Witness says no evidence of 14M tonnes of rice sales; court told about collusion between rice millers and farmers.
A KEY state witness in the third hearing on alleged mismanagement of the Yingluck Shinawatra government’s rice-pledging scheme testified before the Supreme Court yesterday that most of the government-to-government (G-to-G) rice deals totalling 14 million tonnes were fake.
Meanwhile, another state witness told the court that some rice millers had colluded with farmers to abuse the scheme whose losses amounted to more than Bt500 billion.
Vichai Sriprasert, honorary president of the Thai Rice Exporters’ Association, told the court that only 1 million tonnes of rice were sold on a G-to-G basis, to China, during the previous government’s tenure.
However, there was no credible evidence for combined G-to-G sales of as much as 14 million tonnes as claimed by the previous government, according to Vichai. Former prime minister Yingluck Shinawatra, who also attended yesterday’s court hearing, is facing criminal charges of negligence for alleged failure to prevent corruption in implementing the controversial rice-subsidy scheme.
There were about 200 well-wishers at the Supreme Court’s premises yesterday, who gave moral support to the ousted former premier.
The Yingluck government spent a record amount – close to Bt1 trillion of taxpayers’ money – to buy more than 10 million tonnes of rice from farmers at Bt15,000 per tonne against the market price of only Bt9,000 at that time, resulting in enormous losses.
A recent government investigation showed that farmers had benefited from the scheme but there were many loopholes in the implementation that resulted in excessive losses.
In addition to criminal charges filed with the Supreme Court, Yingluck is facing a potential civil liability lawsuit for causing damage to the state. Vichai, who has been in the rice trading business for about 40 years, told the court that Thailand usually produces 20 million tonnes of rice annually, with half of the output for domestic consumption while the other half is exported.
In his opinion, the Yingluck government’s programme suffered heavy losses because of mismanagement and failure to follow market mechanisms.
The rice exporters’ association had urged the Yingluck government to review the programme many times, but there was no response, he said, adding the buying price set by her government was not consistent with the market price, resulting in big losses.
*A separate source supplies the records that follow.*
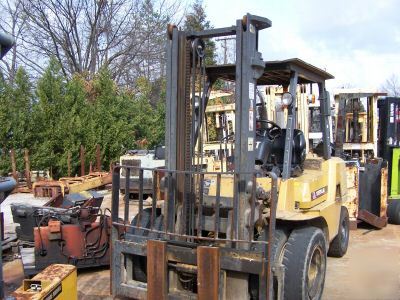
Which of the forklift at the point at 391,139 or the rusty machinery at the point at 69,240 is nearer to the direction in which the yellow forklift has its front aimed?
the rusty machinery

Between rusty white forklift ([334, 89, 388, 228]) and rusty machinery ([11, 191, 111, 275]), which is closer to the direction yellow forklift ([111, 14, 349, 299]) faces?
the rusty machinery

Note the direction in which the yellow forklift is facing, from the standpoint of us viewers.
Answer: facing the viewer and to the left of the viewer

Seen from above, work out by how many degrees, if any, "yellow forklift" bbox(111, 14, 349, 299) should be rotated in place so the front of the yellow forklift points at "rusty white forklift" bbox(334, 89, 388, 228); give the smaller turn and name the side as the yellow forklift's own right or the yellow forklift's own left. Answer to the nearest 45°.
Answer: approximately 180°

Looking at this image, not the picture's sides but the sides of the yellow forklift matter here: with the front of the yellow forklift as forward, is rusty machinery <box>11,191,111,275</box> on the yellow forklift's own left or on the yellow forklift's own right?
on the yellow forklift's own right

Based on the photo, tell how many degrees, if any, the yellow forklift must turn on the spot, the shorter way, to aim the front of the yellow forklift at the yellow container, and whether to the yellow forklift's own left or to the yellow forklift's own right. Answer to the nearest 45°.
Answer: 0° — it already faces it

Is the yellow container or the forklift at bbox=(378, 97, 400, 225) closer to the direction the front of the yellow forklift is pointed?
the yellow container

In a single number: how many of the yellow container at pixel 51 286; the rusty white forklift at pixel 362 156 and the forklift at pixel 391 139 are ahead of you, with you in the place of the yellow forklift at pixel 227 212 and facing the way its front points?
1

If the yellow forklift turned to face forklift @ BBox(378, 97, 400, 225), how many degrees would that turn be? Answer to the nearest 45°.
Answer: approximately 180°

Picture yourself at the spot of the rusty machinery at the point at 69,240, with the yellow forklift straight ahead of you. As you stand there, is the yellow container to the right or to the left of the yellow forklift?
right
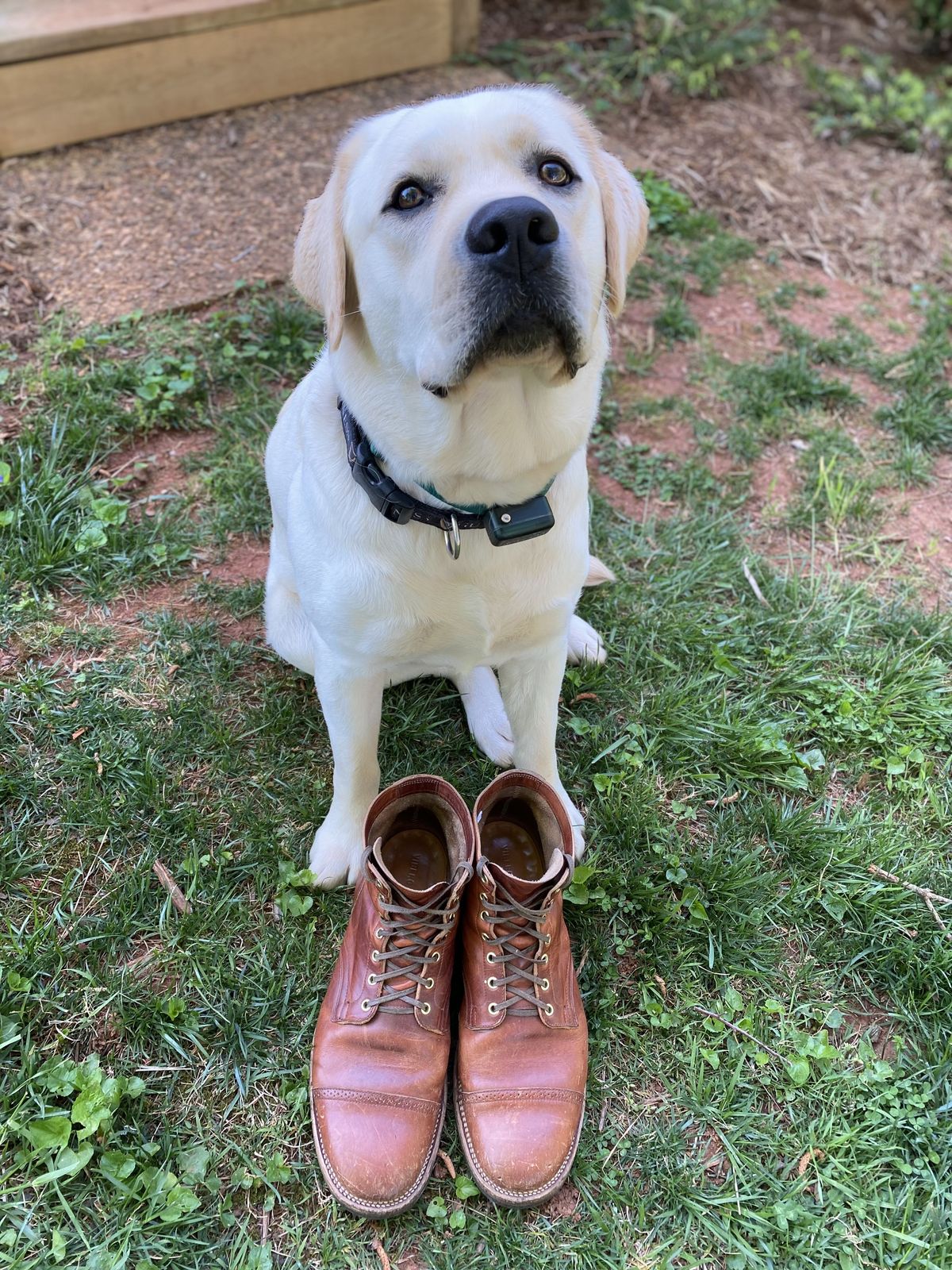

During a cross-examination, a lawyer representing Yingluck questioned the state witness and pointed out that the higher buying price set by the previous government had benefited farmers. However, Vichai said the price was far too high considering the prevailing market price at the time, as a result it was not possible for the government to sell its rice inventory adequately to manage its position and minimise losses with such a price intervention scheme.
The inappropriate price also led to huge government stocks whose rice quality would have deteriorated over time, while the scheme lasted nearly three years resulting in more damage.
Another state witness, Rawee Rungruang, leader of a farmers’ network, told the court that the rice-subsidy scheme was good for farmers, but it was not implemented efficiently, resulting in abuses totalling 270 cases nationwide in which millers and farmers colluded to qualify for the scheme.
Meanwhile, Suebpong Sripongkul, spokesman of the Criminal Court, said court hearings and testimonies should not be interpreted to mislead the public in this controversial case. In addition, he said, witnesses should not give media interviews while the court is still deliberating the case.